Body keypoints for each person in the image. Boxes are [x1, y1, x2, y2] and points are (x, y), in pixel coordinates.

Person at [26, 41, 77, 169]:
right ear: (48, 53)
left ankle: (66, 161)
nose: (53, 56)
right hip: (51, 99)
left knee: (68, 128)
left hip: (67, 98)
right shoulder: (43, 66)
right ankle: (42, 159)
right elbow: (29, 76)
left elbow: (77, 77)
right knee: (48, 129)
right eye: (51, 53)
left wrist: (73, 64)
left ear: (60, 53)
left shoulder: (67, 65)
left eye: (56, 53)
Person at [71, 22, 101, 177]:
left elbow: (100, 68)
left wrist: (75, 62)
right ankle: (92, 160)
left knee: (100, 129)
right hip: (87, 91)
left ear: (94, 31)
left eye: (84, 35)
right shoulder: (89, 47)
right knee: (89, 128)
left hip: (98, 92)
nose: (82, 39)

...

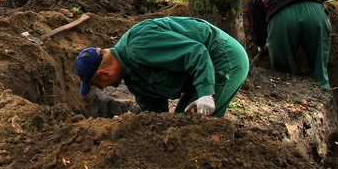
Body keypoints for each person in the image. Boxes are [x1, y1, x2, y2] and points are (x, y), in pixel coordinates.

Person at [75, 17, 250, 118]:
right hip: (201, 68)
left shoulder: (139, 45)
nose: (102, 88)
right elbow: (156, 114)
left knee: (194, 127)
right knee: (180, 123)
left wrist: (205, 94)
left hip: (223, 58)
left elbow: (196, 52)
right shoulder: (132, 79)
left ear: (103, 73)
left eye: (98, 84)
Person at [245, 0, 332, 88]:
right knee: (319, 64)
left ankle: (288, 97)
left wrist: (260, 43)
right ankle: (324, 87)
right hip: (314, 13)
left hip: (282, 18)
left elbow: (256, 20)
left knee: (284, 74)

◆ **YOUR ASSIGNMENT**:
Which lines in the data above hold the string "elbow"? Show each one.

◆ **WRITTEN SOLUTION**:
right elbow: (29, 76)
left elbow: (77, 77)
left elbow: (100, 68)
right elbow: (156, 114)
left elbow: (196, 52)
left elbow: (256, 20)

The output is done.